- Directions for this task -
Return the lines from the one containing "kingdom: Plantae" up to and including the one containing "scientific name: Pistacia lentiscus". Reproduce each of them character for character and include nothing else.

- Material provided -
■ ■ ■ ■ ■ ■ ■
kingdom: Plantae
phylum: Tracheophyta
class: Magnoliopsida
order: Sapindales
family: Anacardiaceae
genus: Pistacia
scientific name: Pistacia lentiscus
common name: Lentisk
■ ■ ■ ■ ■ ■ ■
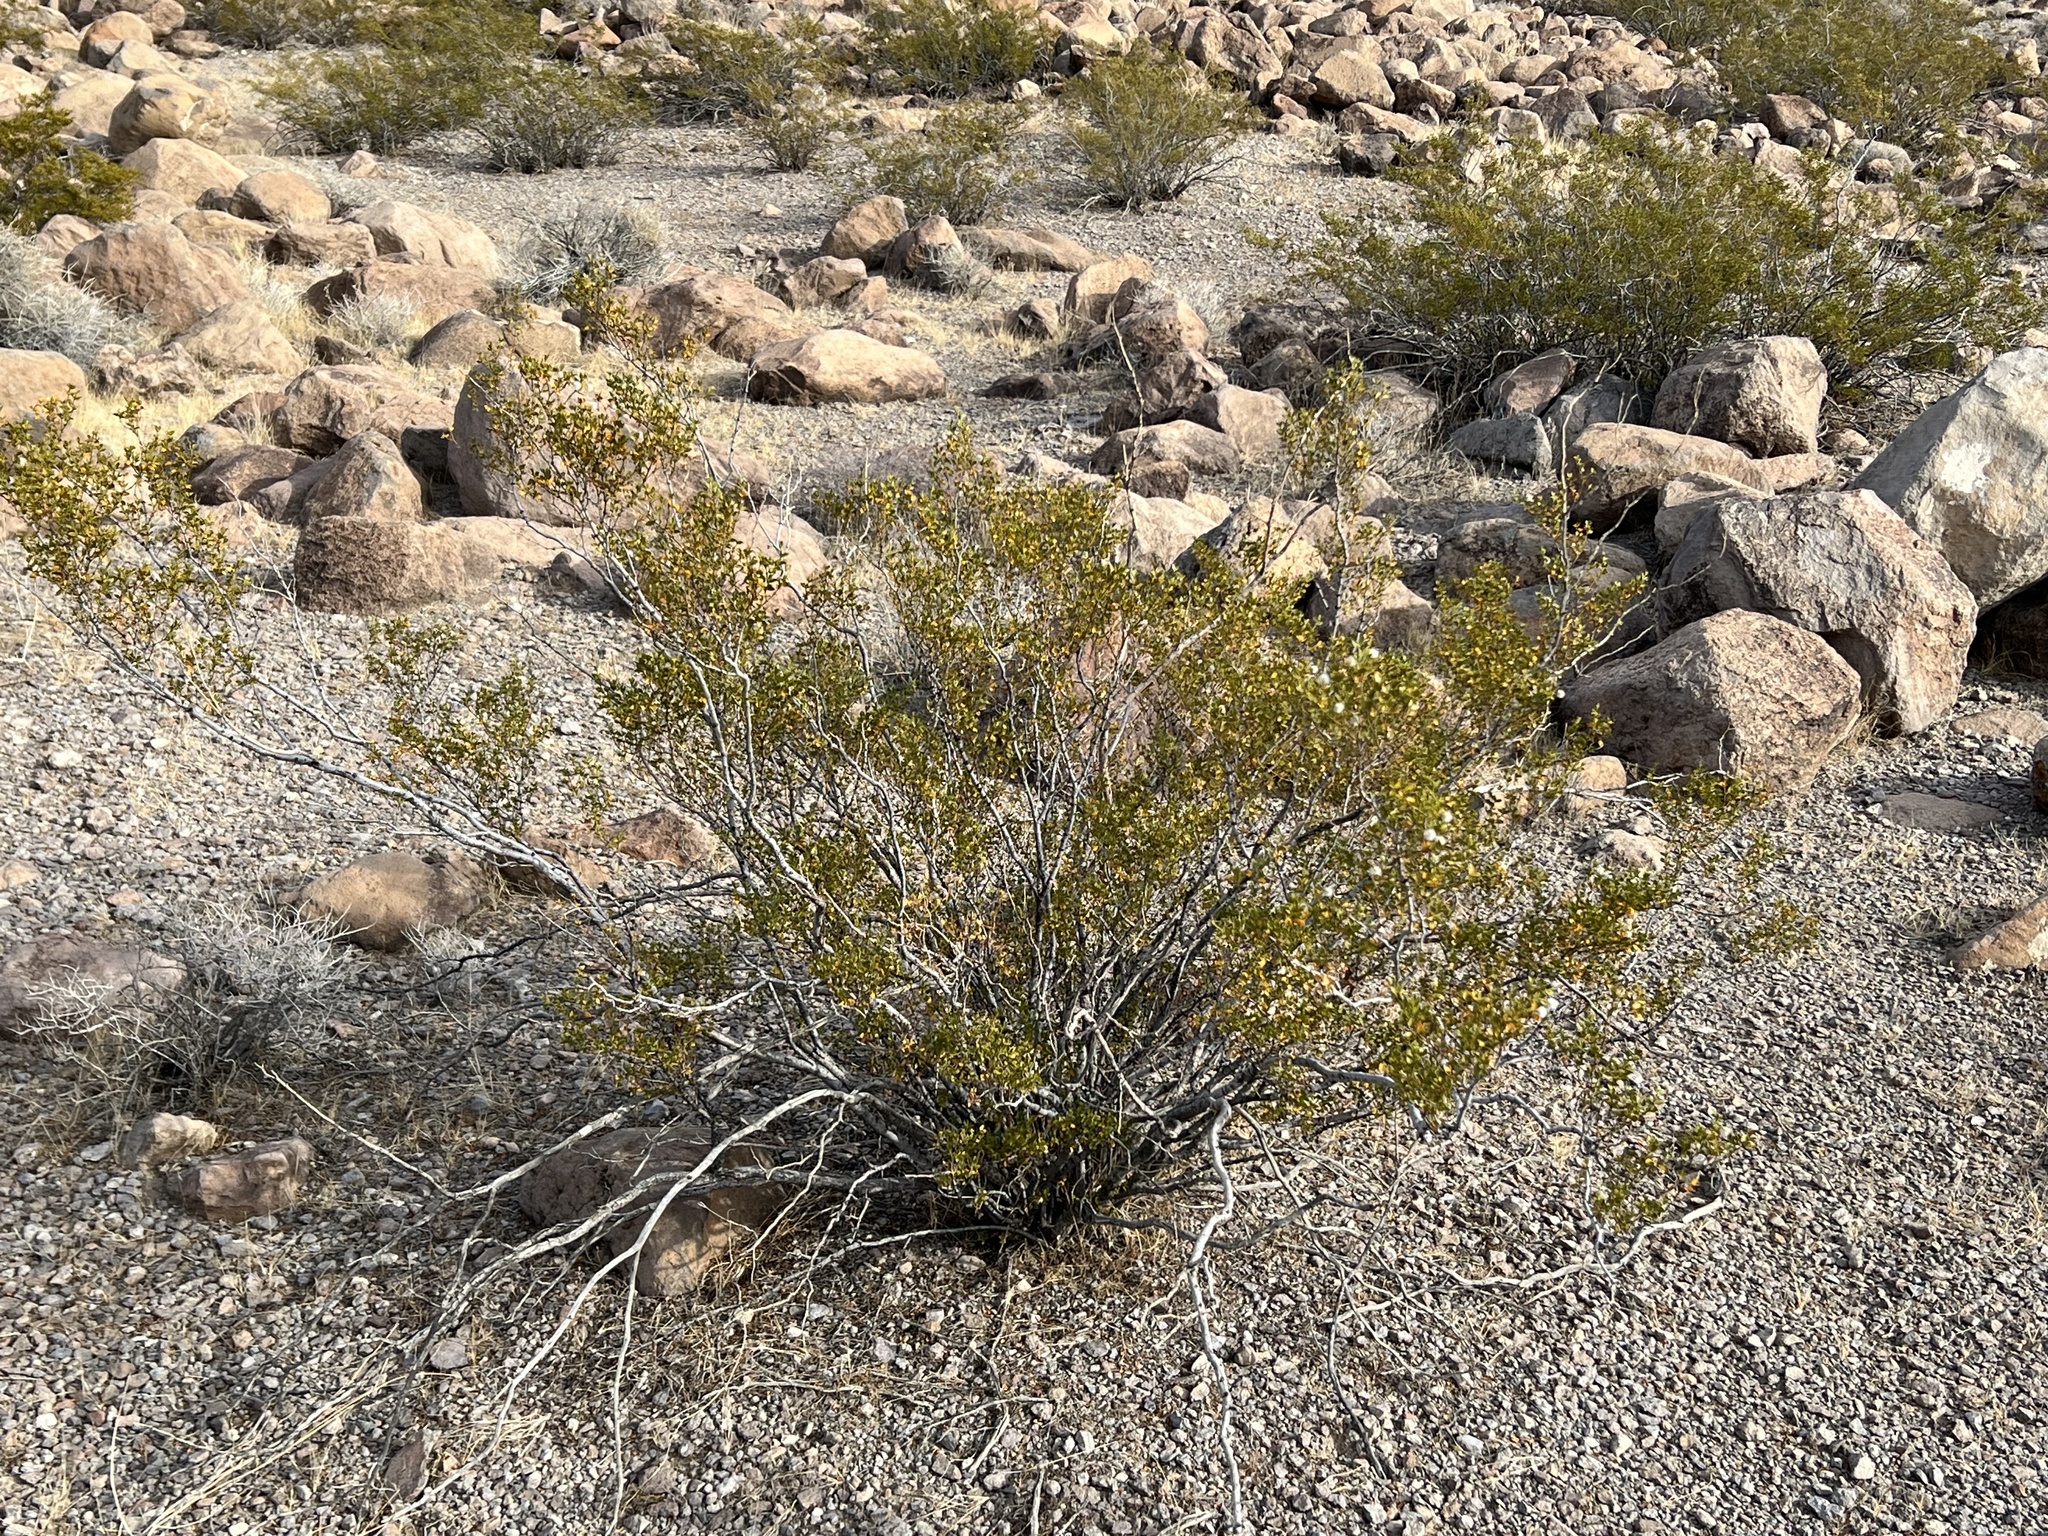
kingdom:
■ ■ ■ ■ ■ ■ ■
- Final result -
kingdom: Plantae
phylum: Tracheophyta
class: Magnoliopsida
order: Sapindales
family: Anacardiaceae
genus: Pistacia
scientific name: Pistacia lentiscus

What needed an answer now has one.